Título: Estados devem ser parte do alívio fiscal?
Autor: Velloso, Raul
Fonte: O Estado de São Paulo, 05/05/2007, Economia, p. B2

Sob o Programa de Aceleração do Crescimento (PAC), o governo anunciou gastos adicionais com investimentos públicos federais da ordem de 0,5% do PIB (algo próximo de R$ 12 bilhões), basicamente em infra-estrutura, implicando possibilidade de queda inédita nos superávits sem juros que vinham sendo gerados nos últimos anos. Isso seria feito 'sem comprometer a estabilidade fiscal'. O plano projeta ainda redução gradual da razão dívida/PIB até 2010, em que pese a queda do superávit, o que se viabilizaria graças à queda da taxa de juros ali implícita e à aceleração das taxas de crescimento do PIB que se pretende obter com sua implementação.

A tese central que tenho defendido é de que os superávits tenderiam a cair, de qualquer forma, pois seria difícil continuar aumentando a carga tributária e contendo fortemente os investimentos públicos, enquanto se observava passivamente o crescimento acentuado dos gastos correntes. A não ser, é claro, que se aprovassem reformas capazes de conter o crescimento (ou até de lograr redução) dos gastos correntes.

O fato é que, ao mesmo tempo que o governo emite sinais de que não pretende liderar reformas visando a cortar os chamados 'gastos sociais' (que predominam na pauta dos gastos correntes), o cenário externo, tão favorável desde 2002, finalmente se traduziu, via pressão baixista sobre a taxa de câmbio, em perspectiva de queda expressiva na taxa Selic, independentemente da tendência desfavorável dos superávits. A forte bonança que vem de fora estaria varrendo os graves problemas estruturais que ainda estão entranhados na economia brasileira para debaixo do tapete.

É compreensível que os governos aproveitem momentos como o atual para relaxar um pouco e tentar injetar novo ânimo de crescimento na economia. Afinal, são muitos anos de ajuste fiscal - para alguns, pouco eficiente - e crescimento econômico pífio.

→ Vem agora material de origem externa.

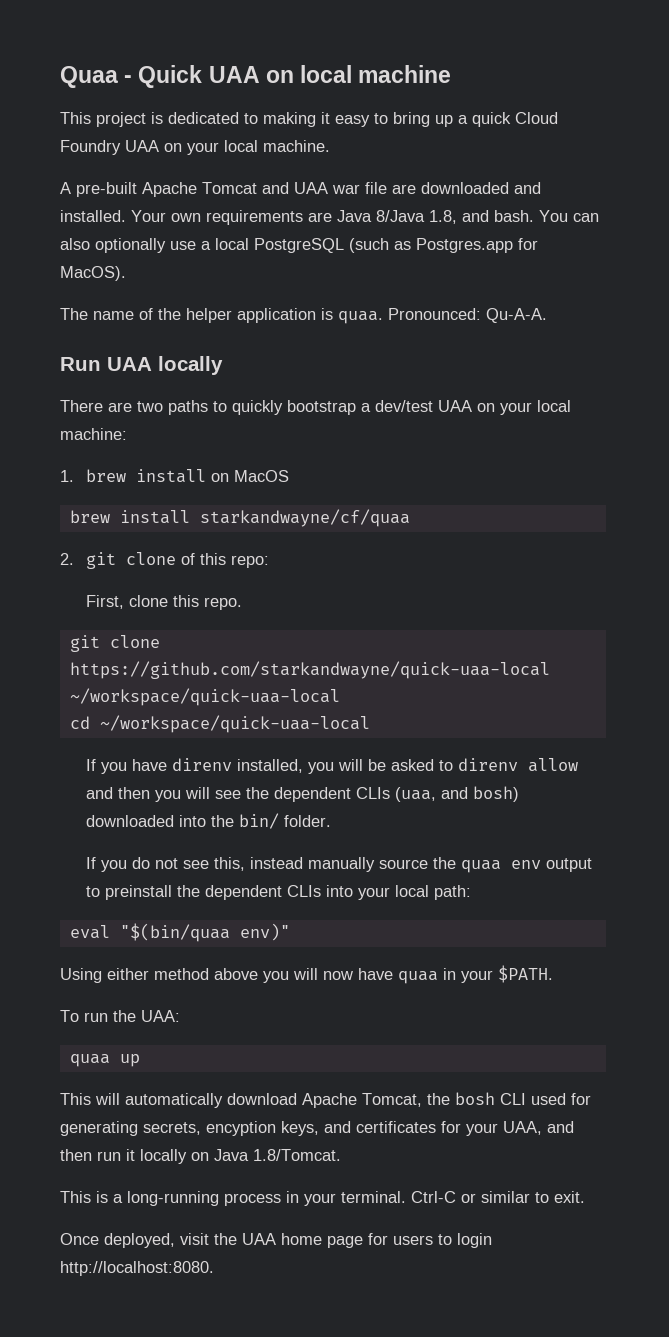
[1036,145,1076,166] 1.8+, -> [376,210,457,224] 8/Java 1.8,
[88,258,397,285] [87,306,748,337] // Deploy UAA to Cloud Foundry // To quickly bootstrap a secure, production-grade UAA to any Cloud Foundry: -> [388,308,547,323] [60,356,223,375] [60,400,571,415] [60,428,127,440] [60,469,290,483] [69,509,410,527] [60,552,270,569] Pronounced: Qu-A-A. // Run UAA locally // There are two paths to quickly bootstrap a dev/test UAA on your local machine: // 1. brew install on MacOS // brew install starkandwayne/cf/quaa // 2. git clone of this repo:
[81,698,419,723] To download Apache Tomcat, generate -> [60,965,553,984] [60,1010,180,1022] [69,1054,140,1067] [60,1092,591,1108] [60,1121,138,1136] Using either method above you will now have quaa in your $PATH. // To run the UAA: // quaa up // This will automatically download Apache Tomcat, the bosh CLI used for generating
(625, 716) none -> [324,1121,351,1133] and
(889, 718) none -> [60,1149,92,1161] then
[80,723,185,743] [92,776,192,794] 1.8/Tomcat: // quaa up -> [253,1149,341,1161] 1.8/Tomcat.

Ficam, contudo, dois problemas: 1) a taxa de juros vai cair, sim, mas tende a encontrar novo ponto de equilíbrio ainda acima da média dos países emergentes. Isso mostra que a queda do superávit (ou o espaço criado para aumentar gastos não financeiros) tem limites; e 2) uma hora o cenário externo pode se reverter e a necessidade de reformas na área do gasto se impor mais rapidamente do que se imagina hoje. Aí, alguém indagará se não deveríamos ter usado a folga criada pela mudança de patamar dos juros para reduzir mais a razão dívida/PIB em vez de aumentar gastos.

Na minha apresentação no Fórum Nacional deste ano (Fórum do Inae/BNDES, a partir de 14 de maio), pretendo demonstrar que os superávits sem juros tendem, de fato, a cair sistematicamente nos próximos sete anos, supondo a ausência de medidas corretivas; ou seja, uma hora os superávits tendem a ficar abaixo do requerido para manter a razão dívida/PIB constante. Acende-se um sinal amarelo, mesmo sob o cenário externo favorável com que o mundo nos tem brindado.

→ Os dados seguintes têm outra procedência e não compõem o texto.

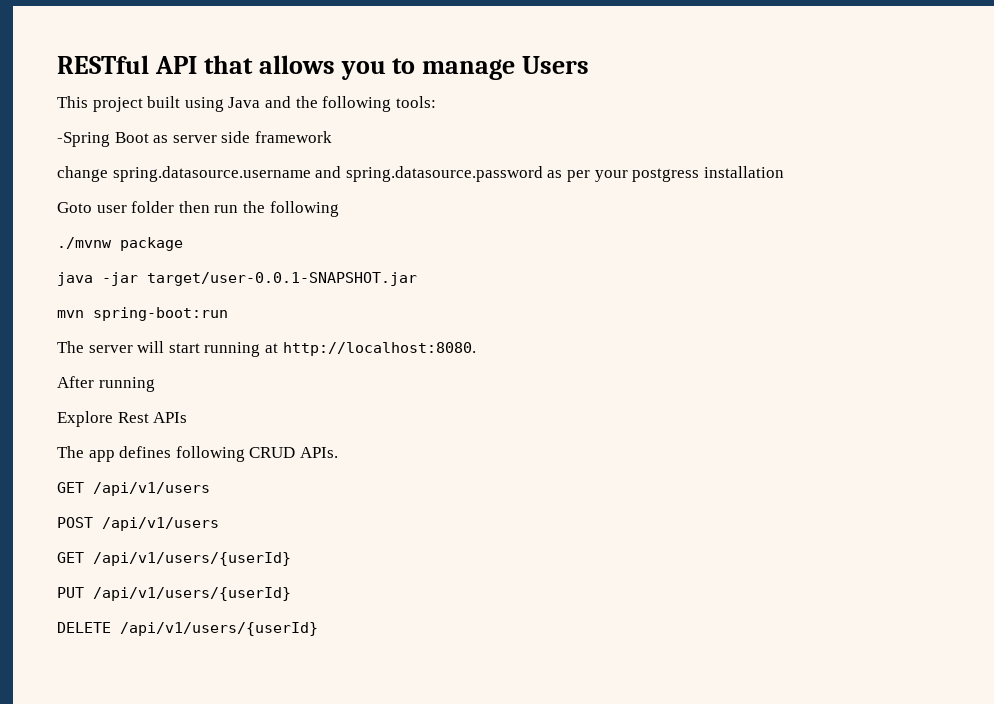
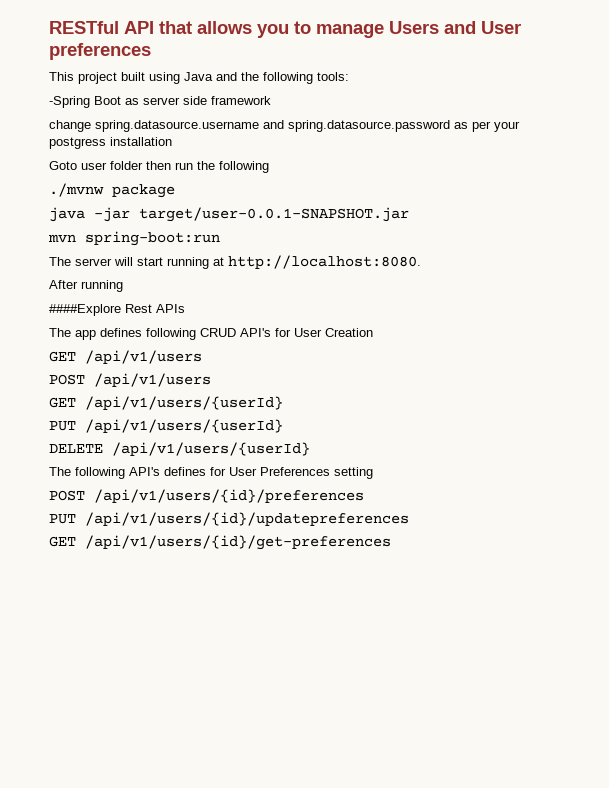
(590, 65) none -> [444,21,521,34] [49,43,151,60] and User preferences
[57,411,113,427] Explore -> [49,304,121,316] ####Explore
[299,447,338,458] APIs. -> [240,328,373,337] API's for User Creation
(318, 629) none -> [49,467,373,479] [49,489,364,503] [49,512,409,526] [49,535,391,550] // The following API's defines for User Preferences setting // POST /api/v1/users/{id}/preferences // PUT /api/v1/users/{id}/updatepreferences // GET /api/v1/users/{id}/get-preferences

Outro problema é que o ambiente continua desfavorável para o investimento em infra-estrutura se materializar, seja na área pública ou na área privada. Há sérios problemas de gestão, além de ingerência de outros poderes na ação do Executivo, e não é por outro motivo que o novo lote de concessões rodoviárias ainda patina e as Parcerias Público-Privadas (PPPs) federais não deslancham. Isso impede que o alto volume de investimentos que se requer para crescer a taxas elevadas e sustentáveis se materialize e mostra que a árdua tarefa de acelerar o crescimento da economia vai além de criar espaço para maiores gastos em investimentos.

De qualquer forma, tomada a decisão de usar o espaço criado pela queda da taxa Selic para aumentar investimentos, talvez devesse ser reservado um quarto desse espaço (o peso dos Estados no superávit primário) para os Estados, especialmente os mais pobres, investirem um pouco mais. Por terem menor capacidade de contratar operações de crédito, menor peso político e poucos ativos para vender, eles têm maiores dificuldades para financiar investimentos, principalmente após a última renegociação de dívidas. Outra medida que faz sentido é a extensão do mecanismo de desvinculação de receitas (Desvinculação de Receitas da União - DRU) para a esfera subnacional, pois isso permitiria reduzir gastos excessivos em áreas protegidas por essas amarrações em favor de maior volume de investimentos em infra-estrutura.

(1)'Gastos sociais' referem-se a Previdência (inclusive do setor público), saúde e assistência social (inclusive seguro-desemprego). Em 2005, eram 72% do gasto corrente total sem juros.